:: Directive 1 ::
Which lines of the listing below contain the word "What"? List every one of them.

:: Text under study ::
>>

Web Brainstorming for New Product Ideas

By Bernice Hurst, Managing Director, Fine Food Network

Citizen journalism, blogs, Wikipedia and consumer-generated entertainment are just the beginning. Now anyone with a computer can vote on new product development suggestions or suggest their own and try to stimulate sufficient demand to get the idea off the drawing board and onto the production line.

Stimulated by Japanese inventor and entrepreneur Kohei Nishiyama, Elephant Design is aimed at new ideas. Through its “Design to Order” technology, anyone who wants to will be able to post an image and description on www.elephant-design.com. From there, others are encouraged to suggest alterations and improvements. If enough people then vote for the product, Mr. Nishiyama will look for a manufacturer to turn the item into commercial reality.

Design to Order has been running in Japan for a few years at www.cuusoo.com. It’s scheduled to be formally launched in the U.K. as www.elephant-design.com in 2008.

<<

:: Directive 2 ::
Can you rewrite the web brainstorming article above from "Stimulated by Japanese" to "www.elephant-design.com in 2008.", putting "producer" in place of "manufacturer"?

:: Entries taken from a collection ::
>>

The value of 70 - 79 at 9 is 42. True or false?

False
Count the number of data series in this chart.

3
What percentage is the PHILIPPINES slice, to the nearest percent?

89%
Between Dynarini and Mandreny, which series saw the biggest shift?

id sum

<<
>>

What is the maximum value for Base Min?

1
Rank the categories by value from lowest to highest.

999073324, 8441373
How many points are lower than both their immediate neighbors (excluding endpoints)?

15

<<

:: Written reply 1 ::
What percentage is the PHILIPPINES slice, to the nearest percent?
What is the maximum value for Base Min?

:: Written reply 2 ::
Stimulated by Japanese inventor and entrepreneur Kohei Nishiyama, Elephant Design is aimed at new ideas. Through its “Design to Order” technology, anyone who wants to will be able to post an image and description on www.elephant-design.com. From there, others are encouraged to suggest alterations and improvements. If enough people then vote for the product, Mr. Nishiyama will look for a producer to turn the item into commercial reality.

Design to Order has been running in Japan for a few years at www.cuusoo.com. It’s scheduled to be formally launched in the U.K. as www.elephant-design.com in 2008.